WHAT TO WORK ON -
Pick out each line below that contains the string "registered", and copy those lines. Case counts.

[Records excerpted from a collection]
—————

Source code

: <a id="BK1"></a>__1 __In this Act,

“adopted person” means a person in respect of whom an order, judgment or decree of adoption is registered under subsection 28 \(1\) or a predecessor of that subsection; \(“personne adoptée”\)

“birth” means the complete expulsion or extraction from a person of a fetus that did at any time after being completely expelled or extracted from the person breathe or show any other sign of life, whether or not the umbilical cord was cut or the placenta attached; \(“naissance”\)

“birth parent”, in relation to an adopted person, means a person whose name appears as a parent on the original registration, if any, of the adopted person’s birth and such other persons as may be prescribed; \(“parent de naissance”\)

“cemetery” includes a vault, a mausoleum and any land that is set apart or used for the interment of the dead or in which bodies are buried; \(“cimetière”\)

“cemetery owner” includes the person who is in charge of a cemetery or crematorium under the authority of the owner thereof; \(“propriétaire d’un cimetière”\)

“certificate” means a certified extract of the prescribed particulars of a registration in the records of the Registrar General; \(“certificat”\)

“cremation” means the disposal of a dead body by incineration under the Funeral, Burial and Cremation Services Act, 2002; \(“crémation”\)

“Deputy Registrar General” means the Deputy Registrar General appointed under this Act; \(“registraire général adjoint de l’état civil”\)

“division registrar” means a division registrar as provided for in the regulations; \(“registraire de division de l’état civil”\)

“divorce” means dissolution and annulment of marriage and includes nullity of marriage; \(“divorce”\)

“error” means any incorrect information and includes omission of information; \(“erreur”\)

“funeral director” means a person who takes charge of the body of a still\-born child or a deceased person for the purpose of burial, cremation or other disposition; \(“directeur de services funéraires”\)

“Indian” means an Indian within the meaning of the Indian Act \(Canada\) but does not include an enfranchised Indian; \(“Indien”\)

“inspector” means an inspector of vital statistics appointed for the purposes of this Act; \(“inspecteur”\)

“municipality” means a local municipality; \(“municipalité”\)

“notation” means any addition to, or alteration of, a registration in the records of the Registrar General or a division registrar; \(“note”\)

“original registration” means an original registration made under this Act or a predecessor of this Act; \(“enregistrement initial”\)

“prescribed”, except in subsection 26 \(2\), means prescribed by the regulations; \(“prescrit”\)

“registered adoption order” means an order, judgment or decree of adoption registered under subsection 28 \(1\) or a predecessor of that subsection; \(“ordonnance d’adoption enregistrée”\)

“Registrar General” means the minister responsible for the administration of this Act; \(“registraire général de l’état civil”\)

—————

RESPONSE AREA -
“adopted person” means a person in respect of whom an order, judgment or decree of adoption is registered under subsection 28 \(1\) or a predecessor of that subsection; \(“personne adoptée”\)
“registered adoption order” means an order, judgment or decree of adoption registered under subsection 28 \(1\) or a predecessor of that subsection; \(“ordonnance d’adoption enregistrée”\)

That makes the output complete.